Pakistan businesses want trade barriers to India cutDecember 7th, 2011 - 8:49 pm ICT by IANS
New Delhi, Dec 7 (IANS) Pakistan’s business leaders have called for minimisation of tariff and non-tariff barriers with India and treating it as a “routine trade partner.”
“India and Pakistan are keen to start new trade regime and minimise non-tariff barriers,” said Irfan Qaiser Sheikh, president of the Lahore Chamber of Commerce and Industry, here.
Sheikh is leading a business delegation to India. The delegation includes representatives from the textiles, fabrics, gems and jewellery, commercial banking and services sectors.
Sheikh, addressing an interactive session organised by the PHD Chamber here, said the objective of bringing the delegation was to explore new trade avenues between India and Pakistan.
Many important issues, including the need for a better mobile connectivity to improve communication for business and trade, relay of television channels and allowing Pakistani programmes to be telecast in India, opening up of bank branches on reciprocal basis, were discussed during a meeting of business leaders of the two countries, according to a statement released by PHD Chamber Wednesday.
India and Pakistan target to double their bilateral trade to $6 billion in the next three years from the current $2.7 billion.
Pakistan’s major exports to India include vegetables, fruits and nuts, cotton, mineral fuels, salt, lime and cement, but the value of these items contribute to a miniscule share of India’s total imports.
Sheikh said a major portion of these items was imported by India from other countries to meet its the requirements. He urged India to reduce informal trade with other countries, which would benefit in terms of cost as well as time.

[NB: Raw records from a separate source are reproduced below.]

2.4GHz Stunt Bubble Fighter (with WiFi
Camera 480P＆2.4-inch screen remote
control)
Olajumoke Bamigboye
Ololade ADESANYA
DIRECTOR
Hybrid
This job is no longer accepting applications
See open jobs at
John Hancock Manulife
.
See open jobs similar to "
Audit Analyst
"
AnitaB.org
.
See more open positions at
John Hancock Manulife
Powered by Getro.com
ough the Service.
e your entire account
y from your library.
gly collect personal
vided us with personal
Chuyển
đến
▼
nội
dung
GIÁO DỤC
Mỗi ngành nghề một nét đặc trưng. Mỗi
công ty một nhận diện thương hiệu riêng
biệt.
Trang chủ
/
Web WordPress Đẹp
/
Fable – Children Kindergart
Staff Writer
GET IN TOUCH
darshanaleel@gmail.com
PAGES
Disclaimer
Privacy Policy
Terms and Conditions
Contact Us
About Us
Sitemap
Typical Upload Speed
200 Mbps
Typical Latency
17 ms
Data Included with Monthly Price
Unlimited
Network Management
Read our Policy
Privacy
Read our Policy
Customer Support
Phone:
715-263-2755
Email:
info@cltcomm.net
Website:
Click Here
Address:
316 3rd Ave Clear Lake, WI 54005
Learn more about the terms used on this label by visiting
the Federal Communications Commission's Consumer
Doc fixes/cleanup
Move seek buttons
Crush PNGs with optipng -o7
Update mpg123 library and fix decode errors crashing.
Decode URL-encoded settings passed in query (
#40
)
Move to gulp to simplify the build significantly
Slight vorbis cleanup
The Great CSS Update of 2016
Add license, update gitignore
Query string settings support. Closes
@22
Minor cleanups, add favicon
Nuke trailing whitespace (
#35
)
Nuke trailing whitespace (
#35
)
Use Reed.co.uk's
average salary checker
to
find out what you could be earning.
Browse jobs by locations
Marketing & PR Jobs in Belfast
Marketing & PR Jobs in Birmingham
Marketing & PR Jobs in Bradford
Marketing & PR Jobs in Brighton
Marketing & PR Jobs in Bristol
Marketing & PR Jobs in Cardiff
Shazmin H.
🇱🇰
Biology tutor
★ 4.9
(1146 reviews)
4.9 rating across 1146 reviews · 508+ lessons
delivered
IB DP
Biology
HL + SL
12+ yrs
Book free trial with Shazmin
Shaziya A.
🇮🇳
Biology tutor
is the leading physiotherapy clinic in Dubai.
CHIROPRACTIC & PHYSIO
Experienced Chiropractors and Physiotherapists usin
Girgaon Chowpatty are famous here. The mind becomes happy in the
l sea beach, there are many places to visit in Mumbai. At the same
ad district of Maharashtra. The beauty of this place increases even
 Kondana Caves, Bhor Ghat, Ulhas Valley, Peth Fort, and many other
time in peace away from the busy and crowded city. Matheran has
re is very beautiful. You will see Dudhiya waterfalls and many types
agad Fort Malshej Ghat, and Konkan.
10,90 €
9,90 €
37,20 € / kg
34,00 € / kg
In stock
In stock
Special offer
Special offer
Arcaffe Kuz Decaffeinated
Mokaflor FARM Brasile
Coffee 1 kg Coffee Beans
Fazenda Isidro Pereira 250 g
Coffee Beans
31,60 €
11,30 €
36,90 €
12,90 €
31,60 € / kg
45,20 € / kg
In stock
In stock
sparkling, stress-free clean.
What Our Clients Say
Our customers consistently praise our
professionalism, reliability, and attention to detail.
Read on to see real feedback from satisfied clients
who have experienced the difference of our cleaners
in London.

“Pakistan would be keen to import dairy products, tea, dyeing extracts, chemical and rubber products from India,” Sheikh said.
Salil Bhandari, president of PHD Chamber, pointed out that the two countries enjoy cultural, social and economic similarities apart from geographical proximity, which can go a long way in strengthening bilateral economic relations.
“There is a need to reduce the trust deficit between the people of India and Pakistan,” he said.